The 2020 COVID-19 recession may have only lasted two months, but the impact it had on advertising was devastating. According to Magna, global advertising revenue declined 4.2% in 2020, which was a $25 billion decline from 2019. In the U.S., a record level of political advertising for the presidential election and digital advertising growth helped to prop up overall ad sales, and ad revenue fell by a more modest 1.6%.
As the economy came roaring back in 2021, advertising spend followed suit. In 2021, global ad revenue surged 22% and reached a record high of $710 billion. At the end of 2021, the economic recovery remained intact, and expectations were for additional growth in 2022.
And then the economic forecast darkened. While the U.S. ad market is anticipated to show resilience this year, thanks to the contentious midterm elections, growth across most media formats is expected to decline compared with 2021. Magna predicted that only national AVOD, OTT/CTV and cinema will see gains in 2022 versus the prior year.
Estimates for 2023 are even bleaker, with only national AVOD, OTT/CTV and publishing expected to grow compared with the prior year. It remains unclear whether there will actually be a recession, but if so, the depth and duration will play a critical role in determining how far the ad market falls in tandem. Economists have wide-ranging predictions for the severity and length of a possible recession and thus estimates for different advertising formats are mixed.
Not all media giants have equal advertising exposure. For instance, ad spend on streaming will likely continue to rise modestly, while linear TV would likely see the biggest declines. Paramount Global and Fox have more advertising exposure when weighed against rivals Disney and Warner Bros. Discovery. In 2021, ad revenue represented 40% of total revenue at Paramount and 42% at Fox.
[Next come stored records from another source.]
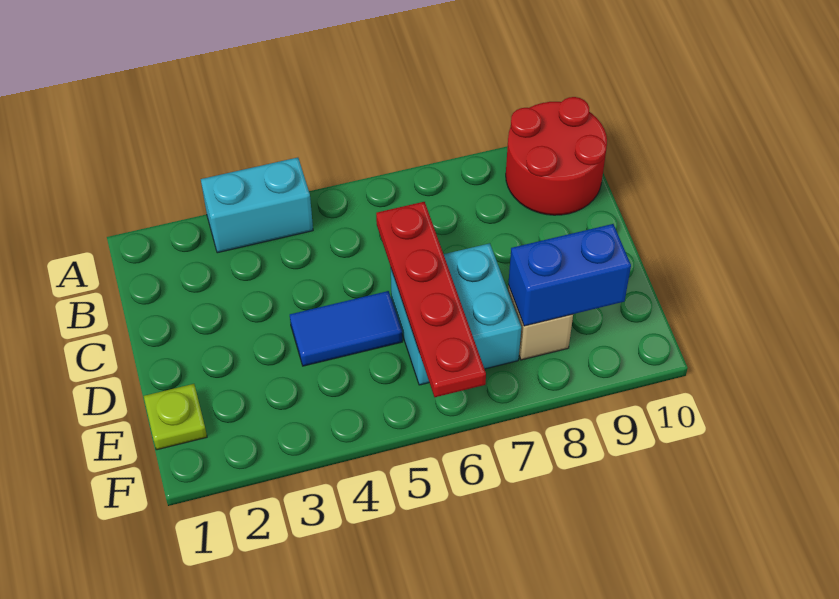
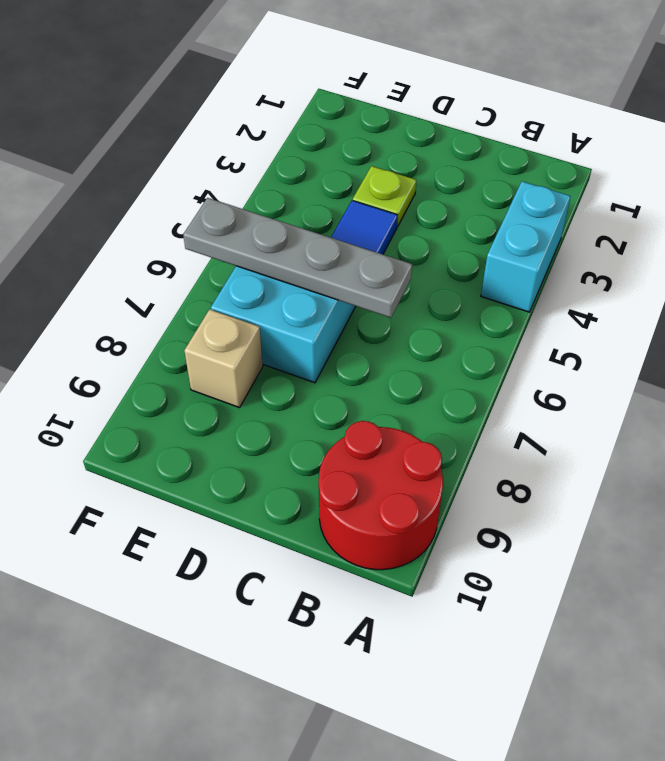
red plate C6:F6 level 2 -> grey plate C6:F6 level 2
lime plate E1 level 1 -> lime plate D3 level 1
blue brick E8:E9 level 2 -> none

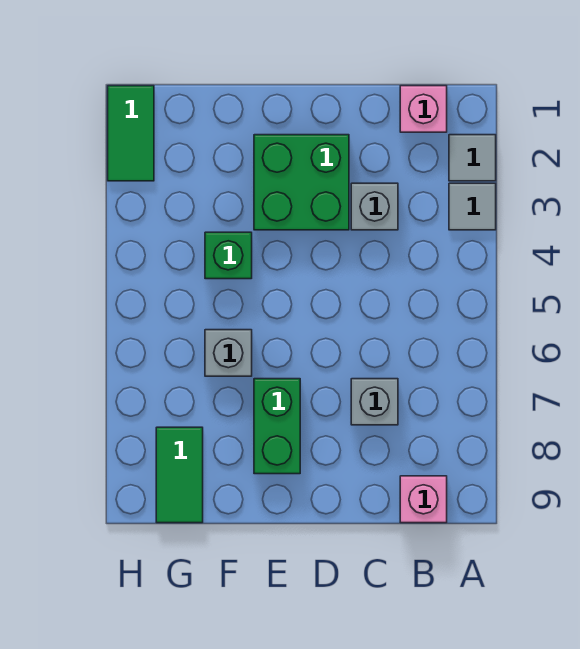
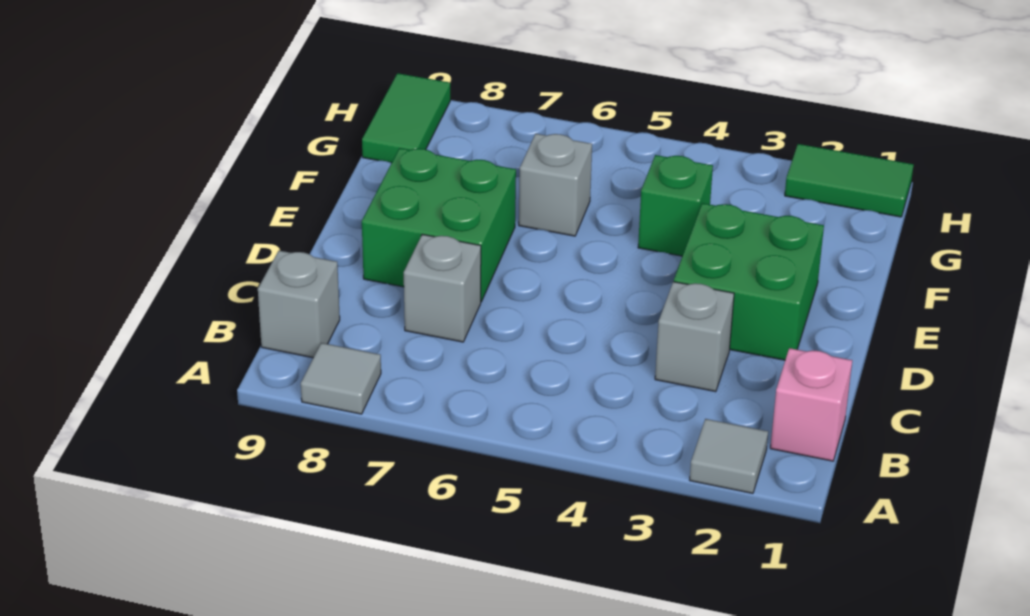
grey tile A3 level 1 -> grey tile A8 level 1
pink brick B9 level 1 -> grey brick B9 level 1
green brick E7:E8 level 1 -> green brick D7:E8 level 1
green tile G8:G9 level 1 -> green tile G9:H9 level 1

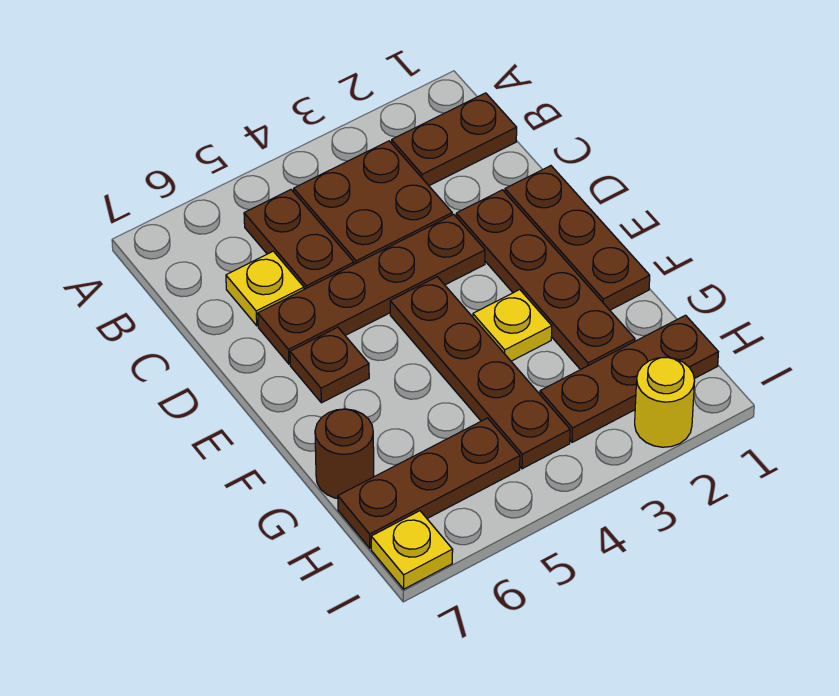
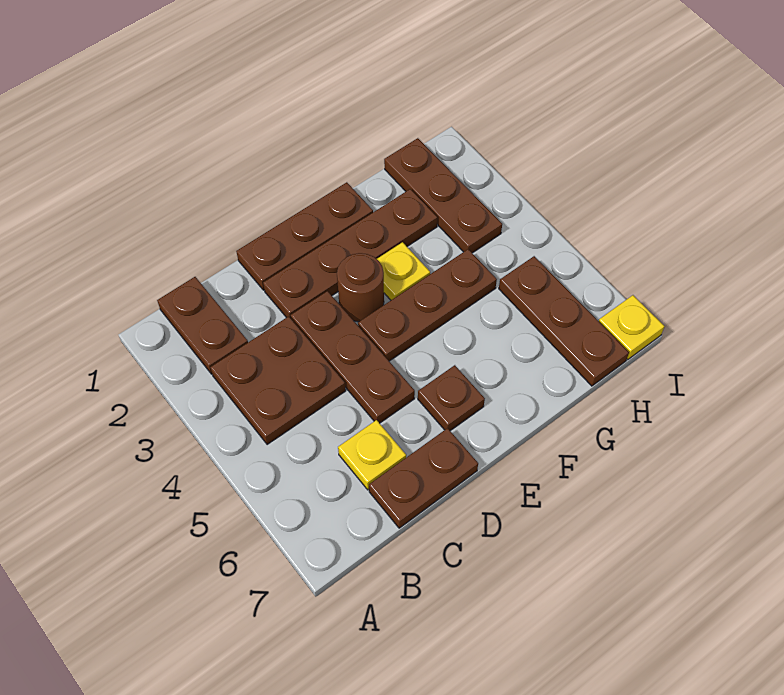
brown plate B5:C5 level 1 -> brown plate C7:D7 level 1
brown plate D3:D6 level 1 -> brown plate D3:D5 level 1
brown plate E4:H4 level 1 -> brown plate E4:G4 level 1
brown round brick G7 level 1 -> brown round brick E3 level 1
yellow round brick I2 level 1 -> none

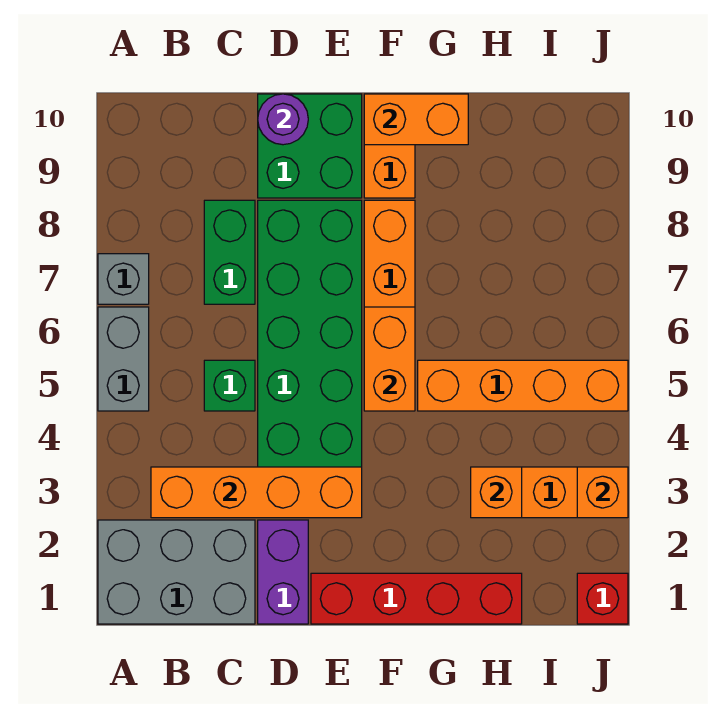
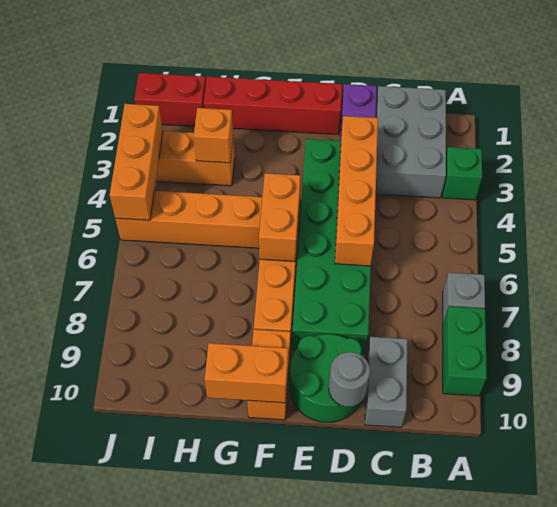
grey brick A1:C2 level 1 -> grey brick B1:C3 level 1
grey brick A5:A6 level 1 -> grey brick C9:C10 level 1
orange brick B3:E3 level 2 -> orange brick D3:D6 level 2
green brick C5 level 1 -> green brick A3 level 1
green brick C7:C8 level 1 -> green brick A8:A9 level 1
green brick D9:E10 level 1 -> green round brick D9:E10 level 1
purple round brick D10 level 2 -> grey round brick D10 level 2
red brick J1 level 1 -> red brick I1:J1 level 1
orange brick J3 level 2 -> orange brick J3:J5 level 2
Meanwhile, ad revenue only accounted for roughly 15% at Disney and 17% at Warner Bros. Discovery.
Just about a month ago, media execs from NBUniversal, Paramount Global and Warner Bros. Discovery said they were seeing cracks in the ad market in the current macroeconomic environment. NBCU chief Jeff Shell mentioned at the 24th Annual Credit Suisse Communications Conference that after being “on fire” last year, advertising is weaker this year in comparison.
Echoing Shell’s sentiment was Paramount Global CEO Bob Bakish, who noted that advertising had been a little “choppy” as a result of the economy and inflation. And Jon Steinlauf, chief U.S. advertising sales officer at Warner Bros. Discovery, pointed to supply-chain issues as the “overarching problem in TV ad sales for the last 12 months.”
Even more worrisome are the dire warnings from digital advertising behemoths such as Meta. According to reports, CEO Mark Zuckerberg warned his employees earlier this month that the company was facing one of the “worst downturns that we’ve seen in recent history.” Almost the entirety of Meta’s revenue is brought in by its family of apps including Facebook, Instagram and WhatsApp, which have been ad revenue-generating machines.
While revenue among the three biggest social media giants has been declining since Q2 of 2021, digital ad revenue was still the bright spot in the ad market. But Zuckerberg’s warning struck serious fear into the hearts of investors. If Meta is seeing these impacts, the rest of the group is likely feeling the pain, too.
Though there are still many unknowns regarding the long-term trajectory of the economy, U.S. GDP growth typically has a direct impact on the growth of global advertising spend, and the negative GDP growth in Q1 has already begun to create cracks in the ad market.
With Q2 earnings season kicking off, investors are already on edge. Results from the top media companies and commentary from management will be even more important this earnings season, as it will provide more color and insight while investors attempt to navigate the uncertain waters that lie ahead.